Of the 21 astronomy questions on the ADT, only questions 2, 5, 6, 8, 14, 18, and 21 concerned material covered on a day in which students were in the Hot Seat. In Table I, I summarize the relevant parameters for all three exams (i.e., midterm, final, and ADT), including the number of students, the total number of questions, and the number of questions related to material covered by a group in the Hot Seat.
This first question is the most obvious one. In Table II, I list the percentage of correct responses in the following two subsets: (1) responses by students to questions related to their Hot Seat material, and (2) responses by the remaining students to these same questions. There is a significant difference between these two populations. Combining the midterm and final exams, there is only a 0.04% probability that the improved performance is by chance. Curiously, most of this significance is based in the midterm (t=3.0, p=0.15%). The final exam results are improved for the Hot Seat students, but are nevertheless consistent with no gain (t=0.47, p=32%).
As a second test of the effectiveness of the Hot Seat, I performed a similar analysis using the ADT. Here I compared gains by students on questions related to their Hot Seat topic (g=0.33) with the gains by the remaining students answering these same seven questions (g=0.16). The results for each question appear in Table III. Although the gain of the Hot Seat students is higher, with so few questions, the difference is moderately significant: only 1.7 sigma, with a chance probability of 5.0%.
Although it would be interesting to see if students not in the Hot Seat benefited (or suffered) from other students being in the Hot Seat, there is little reason to expect this. To examine this issue, I used the seven ADT questions related to Hot Seat material. The gains on these questions by students sitting in the Hot Seat audience (19.7±2.8%) were not significantly different from those of previous semesters (18.8±3.8% in spring 2003, and 22.7±5.3% in fall 2003). I conclude that there is no evidence that the Hot Seat system detracted from the learning experience of students not participating in it on a given day.

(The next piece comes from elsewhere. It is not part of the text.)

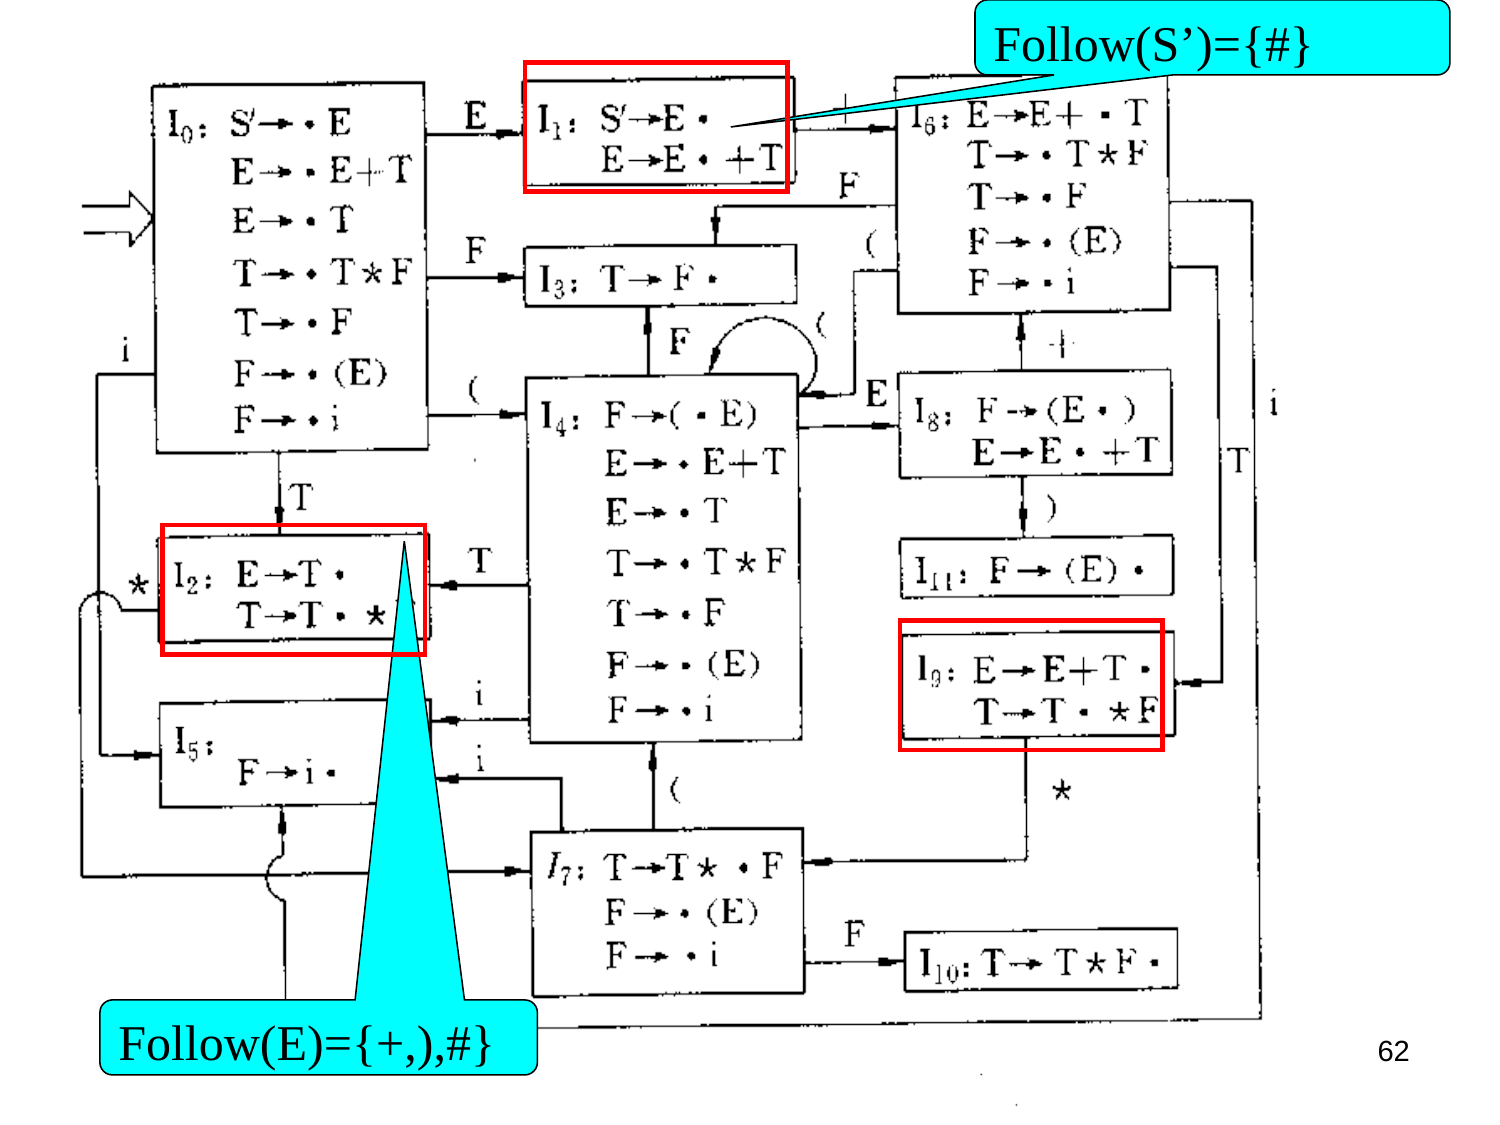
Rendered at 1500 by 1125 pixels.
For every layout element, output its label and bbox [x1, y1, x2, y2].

On both the midterm and final exams, nearly all of the students were included in both the Hot Seat population and the audience population, depending on the question. However, in analysis of the ADT, only seven Hot Seat-related questions corresponding to five groups were used in the test sample. It is not unreasonable that these students could, by chance, be intrinsically brighter. To test this, I compared their performance with that of the remaining students on the 14 ADT questions unrelated to any Hot Seat material. The Hot Seat population scored lower, though this difference was insignificant (12.4±5.0% vs. 18.3±1.8%).
The midterm exam questions had an average difficulty of 0.69 and discrimination of 0.37. The final exam questions had an average difficulty of 0.71 and discrimination of 0.36. Although these average values are acceptable, they indicate that a nonnegligible fraction of items might not discriminate effectively.